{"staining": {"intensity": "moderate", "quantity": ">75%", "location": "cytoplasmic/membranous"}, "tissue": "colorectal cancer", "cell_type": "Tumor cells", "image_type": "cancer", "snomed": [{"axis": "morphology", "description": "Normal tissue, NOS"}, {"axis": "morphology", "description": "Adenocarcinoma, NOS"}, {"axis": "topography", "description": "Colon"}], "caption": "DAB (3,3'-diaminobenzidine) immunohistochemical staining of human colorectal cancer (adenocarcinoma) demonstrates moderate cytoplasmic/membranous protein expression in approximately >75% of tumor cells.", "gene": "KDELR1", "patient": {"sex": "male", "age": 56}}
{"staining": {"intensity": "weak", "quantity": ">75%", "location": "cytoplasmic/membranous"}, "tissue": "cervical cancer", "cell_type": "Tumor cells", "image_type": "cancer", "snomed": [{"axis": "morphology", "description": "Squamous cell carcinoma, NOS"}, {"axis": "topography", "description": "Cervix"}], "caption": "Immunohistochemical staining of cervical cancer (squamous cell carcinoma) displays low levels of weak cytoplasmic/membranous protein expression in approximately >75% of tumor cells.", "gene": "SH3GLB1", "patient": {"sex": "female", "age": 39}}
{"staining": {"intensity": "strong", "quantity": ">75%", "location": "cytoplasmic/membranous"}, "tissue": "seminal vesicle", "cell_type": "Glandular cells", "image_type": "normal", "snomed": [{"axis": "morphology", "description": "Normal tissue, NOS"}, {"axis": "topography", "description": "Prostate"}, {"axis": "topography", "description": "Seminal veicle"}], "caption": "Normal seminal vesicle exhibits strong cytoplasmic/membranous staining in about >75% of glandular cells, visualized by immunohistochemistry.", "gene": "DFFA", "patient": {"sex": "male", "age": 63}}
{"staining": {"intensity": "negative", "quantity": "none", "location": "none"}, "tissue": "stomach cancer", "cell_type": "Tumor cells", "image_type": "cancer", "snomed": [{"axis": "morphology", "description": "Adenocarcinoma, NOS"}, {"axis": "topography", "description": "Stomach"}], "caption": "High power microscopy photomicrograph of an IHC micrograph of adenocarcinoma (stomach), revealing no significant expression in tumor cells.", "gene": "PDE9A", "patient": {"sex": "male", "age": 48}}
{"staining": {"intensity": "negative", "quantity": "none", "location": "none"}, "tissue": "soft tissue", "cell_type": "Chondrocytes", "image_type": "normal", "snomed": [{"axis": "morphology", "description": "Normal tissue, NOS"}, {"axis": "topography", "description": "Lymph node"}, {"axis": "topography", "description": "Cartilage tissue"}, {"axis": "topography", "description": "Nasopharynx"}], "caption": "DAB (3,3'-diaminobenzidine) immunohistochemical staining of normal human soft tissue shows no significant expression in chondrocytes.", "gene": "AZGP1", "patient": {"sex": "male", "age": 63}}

+++++

(ASSIGNMENT): Copy each record above so that no word or mark differs.

(OUTPUT):
{"staining": {"intensity": "moderate", "quantity": ">75%", "location": "cytoplasmic/membranous"}, "tissue": "colorectal cancer", "cell_type": "Tumor cells", "image_type": "cancer", "snomed": [{"axis": "morphology", "description": "Normal tissue, NOS"}, {"axis": "morphology", "description": "Adenocarcinoma, NOS"}, {"axis": "topography", "description": "Colon"}], "caption": "DAB (3,3'-diaminobenzidine) immunohistochemical staining of human colorectal cancer (adenocarcinoma) demonstrates moderate cytoplasmic/membranous protein expression in approximately >75% of tumor cells.", "gene": "KDELR1", "patient": {"sex": "male", "age": 56}}
{"staining": {"intensity": "weak", "quantity": ">75%", "location": "cytoplasmic/membranous"}, "tissue": "cervical cancer", "cell_type": "Tumor cells", "image_type": "cancer", "snomed": [{"axis": "morphology", "description": "Squamous cell carcinoma, NOS"}, {"axis": "topography", "description": "Cervix"}], "caption": "Immunohistochemical staining of cervical cancer (squamous cell carcinoma) displays low levels of weak cytoplasmic/membranous protein expression in approximately >75% of tumor cells.", "gene": "SH3GLB1", "patient": {"sex": "female", "age": 39}}
{"staining": {"intensity": "strong", "quantity": ">75%", "location": "cytoplasmic/membranous"}, "tissue": "seminal vesicle", "cell_type": "Glandular cells", "image_type": "normal", "snomed": [{"axis": "morphology", "description": "Normal tissue, NOS"}, {"axis": "topography", "description": "Prostate"}, {"axis": "topography", "description": "Seminal veicle"}], "caption": "Normal seminal vesicle exhibits strong cytoplasmic/membranous staining in about >75% of glandular cells, visualized by immunohistochemistry.", "gene": "DFFA", "patient": {"sex": "male", "age": 63}}
{"staining": {"intensity": "negative", "quantity": "none", "location": "none"}, "tissue": "stomach cancer", "cell_type": "Tumor cells", "image_type": "cancer", "snomed": [{"axis": "morphology", "description": "Adenocarcinoma, NOS"}, {"axis": "topography", "description": "Stomach"}], "caption": "High power microscopy photomicrograph of an IHC micrograph of adenocarcinoma (stomach), revealing no significant expression in tumor cells.", "gene": "PDE9A", "patient": {"sex": "male", "age": 48}}
{"staining": {"intensity": "negative", "quantity": "none", "location": "none"}, "tissue": "soft tissue", "cell_type": "Chondrocytes", "image_type": "normal", "snomed": [{"axis": "morphology", "description": "Normal tissue, NOS"}, {"axis": "topography", "description": "Lymph node"}, {"axis": "topography", "description": "Cartilage tissue"}, {"axis": "topography", "description": "Nasopharynx"}], "caption": "DAB (3,3'-diaminobenzidine) immunohistochemical staining of normal human soft tissue shows no significant expression in chondrocytes.", "gene": "AZGP1", "patient": {"sex": "male", "age": 63}}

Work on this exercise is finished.